All adults (16 to 60 years old) with congenital heart disease were identified from a database if they had no preexisting thyroid disease, had taken amiodarone for >/=6 months, and were currently followed up by 1 consultant (J.S.). Ninety-two patients were found and evaluated for thyroid status and cardiac complications. A case-control analysis was performed, with patients matched for duration of amiodarone therapy. Of the 92 patients (age, 34.9+/-10.2 years; range, 18 to 60 years), 36% developed thyroid dysfunction: 19 became hyperthyroid and 14 hypothyroid. Female sex and complex cyanotic heart disease were significant risk factors for developing thyroid dysfunction (odds ratios, 3.0 and 7.00; P=0.04 and 0.01, respectively). Previous Fontan-type surgery also appeared to be a risk factor for developing thyrotoxicosis (odds ratio, 4.0; P=0.17), and amiodarone >200 mg/d a risk factor for thyroid dysfunction (odds ratio, 4.0; P=0.60).
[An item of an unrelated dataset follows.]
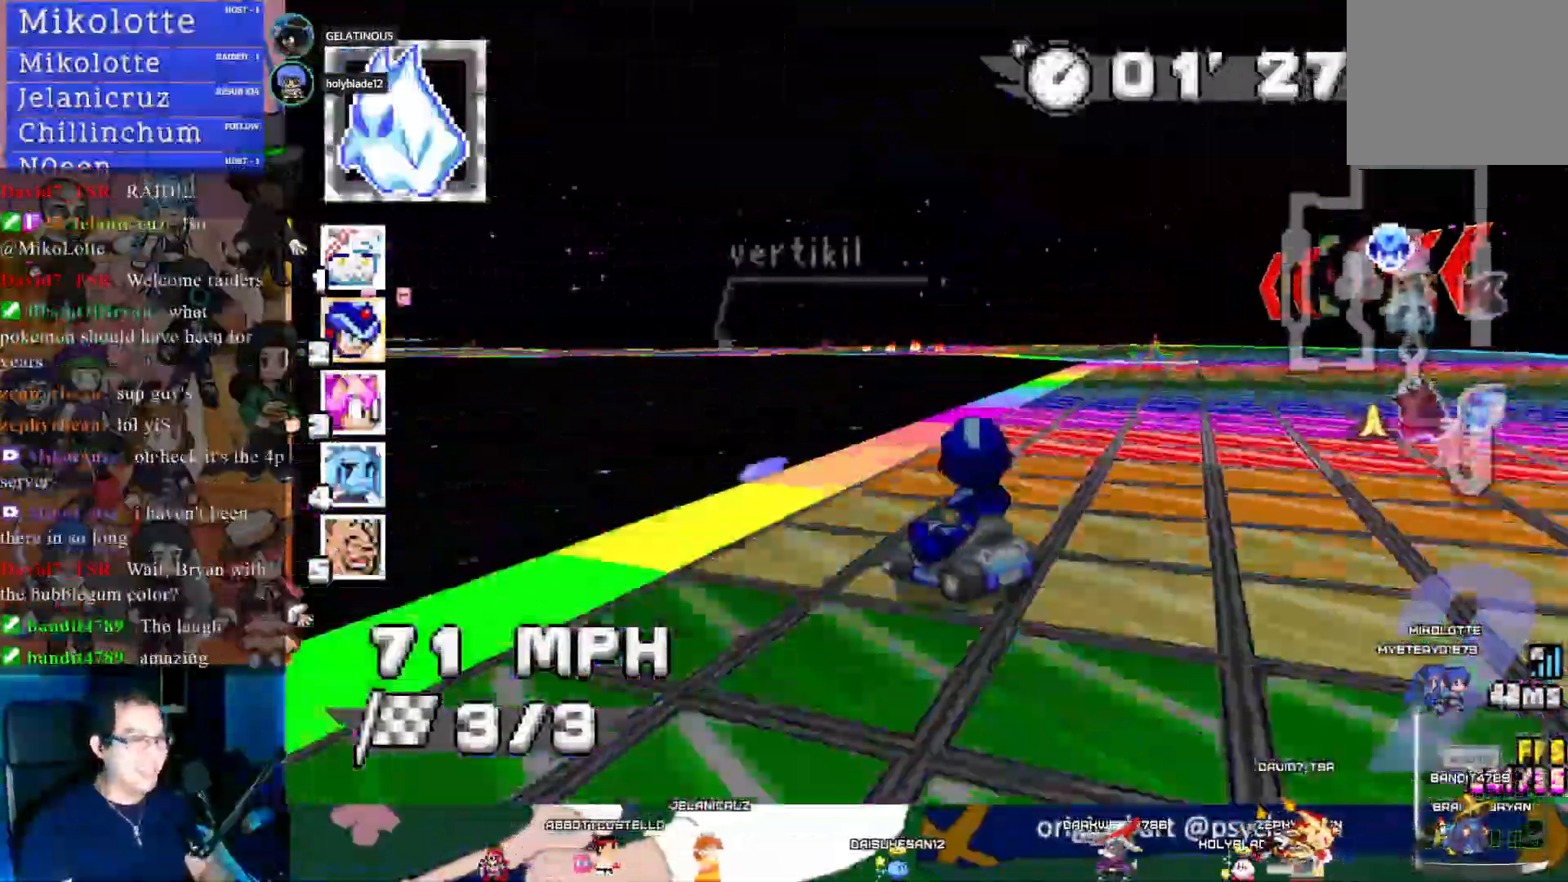
{"buttons": ["CROSS", "R1"], "left_stick": "left", "right_stick": "center", "events": [[333, "left_stick", "up-left"], [467, "left_stick", "left"]]}
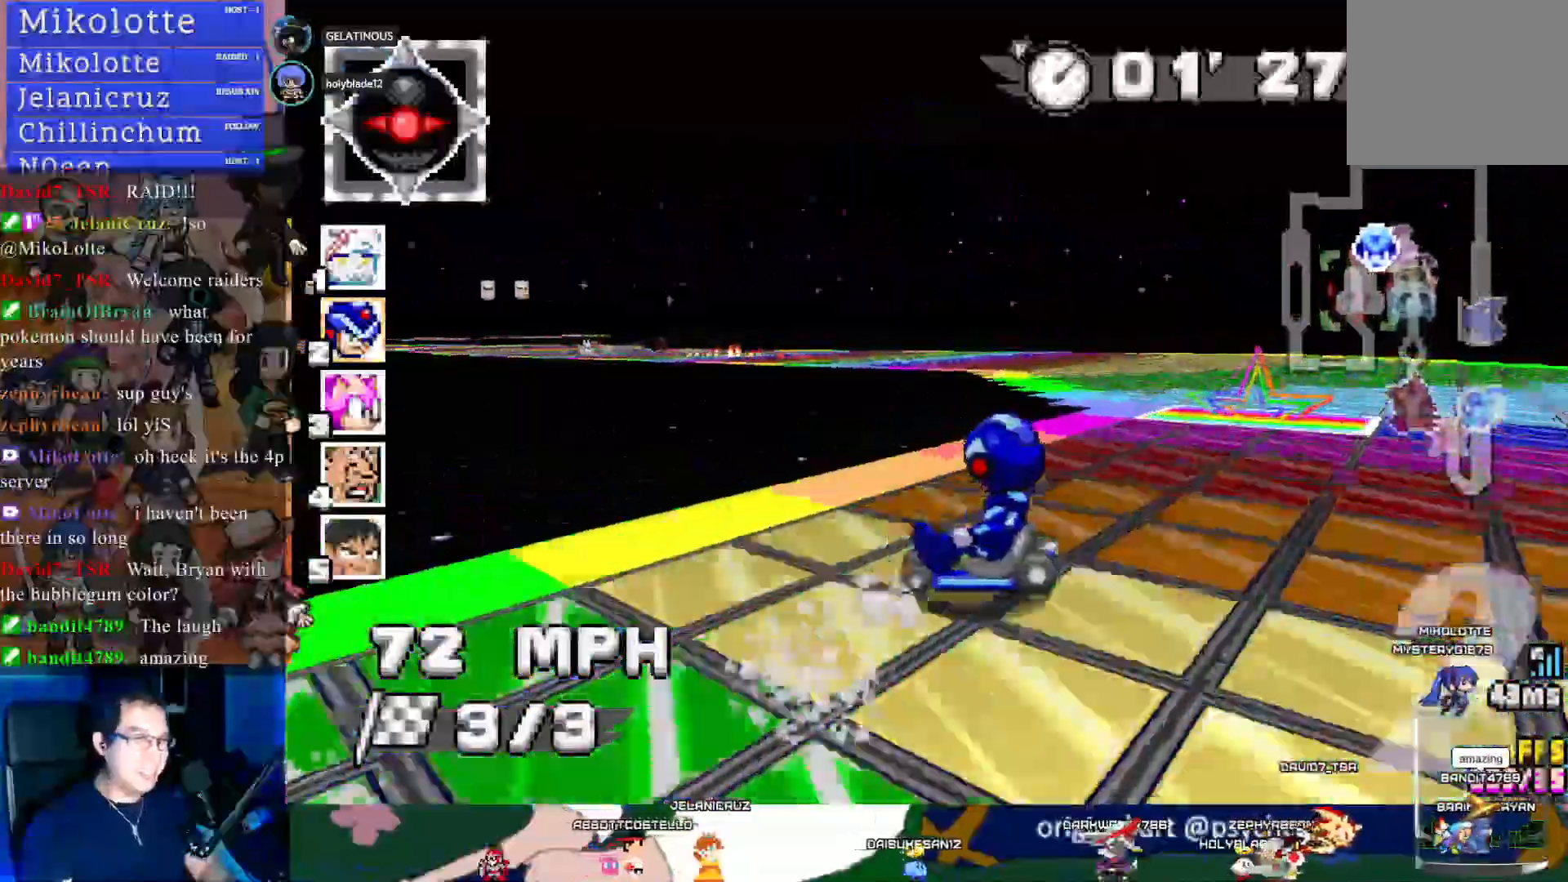
{"buttons": ["CROSS"], "left_stick": "left", "right_stick": "center", "events": [[500, "R1", "up"]]}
Amiodarone-associated thyroid dysfunction is common in adults with congenital heart disease. Women and those with complex cyanotic lesions are at particular risk, as patients may be who have had Fontan-type surgery or are taking >200 mg/d of amiodarone. Amiodarone should be used only when other antiarrhythmics are ineffective or contraindicated. Vigilance is required to detect and treat thyroid dysfunction.